══ READING TEXT ══

# mikes outdoors radio ad



## mrwigglezdj (May 11, 2008)

Just heard they have bushmaster ar15 at 665 each and 500 223 for 150!!!!!

Sent from my SPH-D700 using Forum Runner


----------



## 706Z (Mar 30, 2011)

Dang,was that a optics ready,a2,a3,carbon lite?


----------



## mrwigglezdj (May 11, 2008)

All I recall flat top with red dot

Sent from my SPH-D700 using Forum Runner


----------



## Apollo46 (Jan 2, 2011)

mrwigglezdj said:


> Just heard they have bushmaster ar15 at 665 each and 500 223 for 150!!!!!
> 
> Sent from my SPH-D700 using Forum Runner


That's pretty high for .223 IMO

Last time I ordered 500rds of .223 I paid 110 shipped to the house


----------



## mrwigglezdj (May 11, 2008)

Might have been 130 but not to have and wait can be nice lol

Sent from my SPH-D700 using Forum Runner


----------



## Dubie (Mar 12, 2008)

*AR at Mikes*

What is the general concensus on the Bushmaster? Is that a decent deal for a starter AR? I have been wanting to get one for a while and have noticed they hover from 700-900? Could be a good deal...I wonder if they will allow lay-away?


----------



## Apollo46 (Jan 2, 2011)

Dubie said:


> What is the general concensus on the Bushmaster? Is that a decent deal for a starter AR? I have been wanting to get one for a while and have noticed they hover from 700-900? Could be a good deal...I wonder if they will allow lay-away?


Yes, That's a really fair price on a Bushmaster, a lot better than some in that price point


----------



## mrwigglezdj (May 11, 2008)

If I had the 665 id buy one. I'm broke lol would have to sell 2 of the 4 on guntrader to buy one......
Good starter ar for sure and add a scope and act like everyone else and list it for 950 to 1000 for the 665 dollar gun

Sent from my SPH-D700 using Forum Runner


----------



## mrwigglezdj (May 11, 2008)

Oh yea and you can't build one for cheaper

Sent from my SPH-D700 using Forum Runner


----------



## Dubie (Mar 12, 2008)

*AR help*

Thanks for the input guys! I will be heading over there when I leave the base. I just hope and pray that they will do lay-away I know in the past with deals, sometimes they won't do it:thumbdown:


----------



## joebuck (Oct 1, 2007)

Just call them and ask, 478-1129. Might save you a trip over there. BTW, I called a little while ago and they are not in stock right now. I was told that they are expecting them anytime but they hoped to have them in by next week.


----------



## 706Z (Mar 30, 2011)

I called Mike's and they were suppose to got them last friday,but still waitingon them,hummm,well I got my name on the list and dang good price for carbon lite ,optics ready,IMO!


----------



## TraderDan (Jul 25, 2009)

*ammo*



Apollo46 said:


> That's pretty high for .223 IMO
> 
> Last time I ordered 500rds of .223 I paid 110 shipped to the house


You probally got steel case for 110 but not brass?? 150.00 for 500 brass sounds about like a good deal for store ammo. academy 169.00 for 460 / walmart 149.00 for 460


----------



## mrwigglezdj (May 11, 2008)

Well dang I'm sorry for posting their sale. Sounds like a little bait the hook to get you in the store.. have one rifle aval. And counter guy bought it as it came off the truck to sell you a higher priced item....

═══

*WORK ORDER A*. Translate this sentence from the forum thread above into Spanish: "I will be heading over there when I leave the base."
*WORK ORDER B*.
Using the forum thread above, say whether each statement agrees with it. Answer yes or no, and quote the words that decide it.
(i) The Bushmaster AR15 rifles were advertised at 665 each.
(ii) Apollo46 paid 150 the last time he ordered 500 rounds of .223.
(iii) When joebuck called, the rifles were in stock.
*WORK ORDER C*.
Answer these questions from the forum thread above.
(i) What phone number does joebuck give?
(ii) What Walmart price does TraderDan give?
(iii) What price range has Dubie noticed for the rifles?

══ SUPPLIED MATERIAL ══

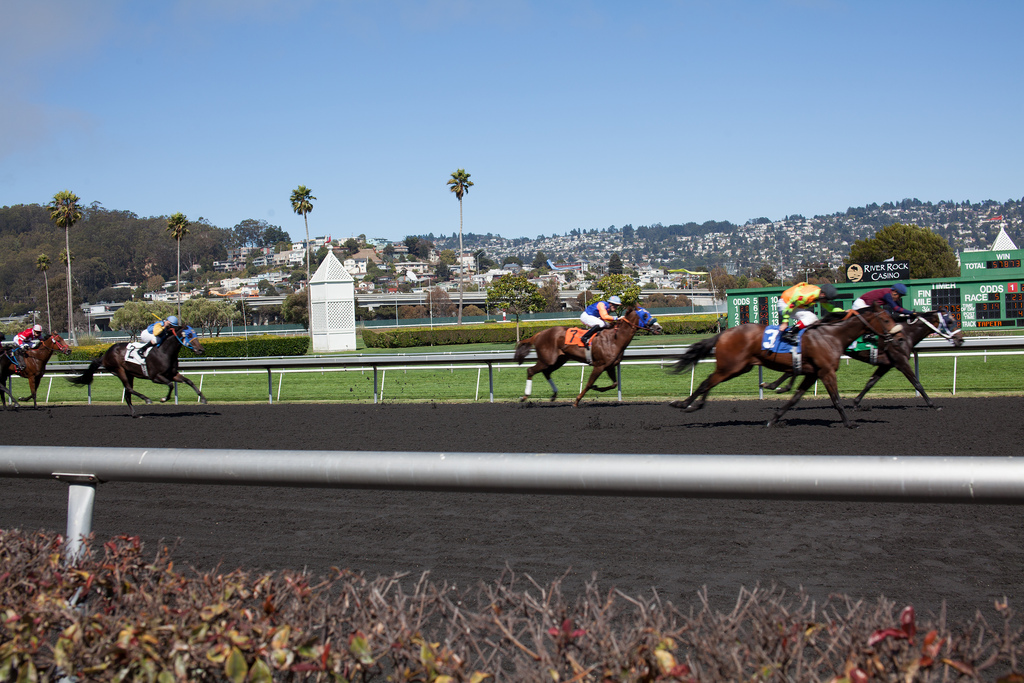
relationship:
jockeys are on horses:
[7, 271, 859, 365] [13, 291, 958, 402]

═══

*ANSWER SPACE A*. Iré para allá cuando salga de la base.

*ANSWER SPACE B*.
(i) Yes: "bushmaster ar15 at 665 each"
(ii) No: "Last time I ordered 500rds of .223 I paid 110 shipped to the house"
(iii) No: "they are not in stock right now"

*ANSWER SPACE C*.
(i) 478-1129
(ii) 149.00 for 460
(iii) 700-900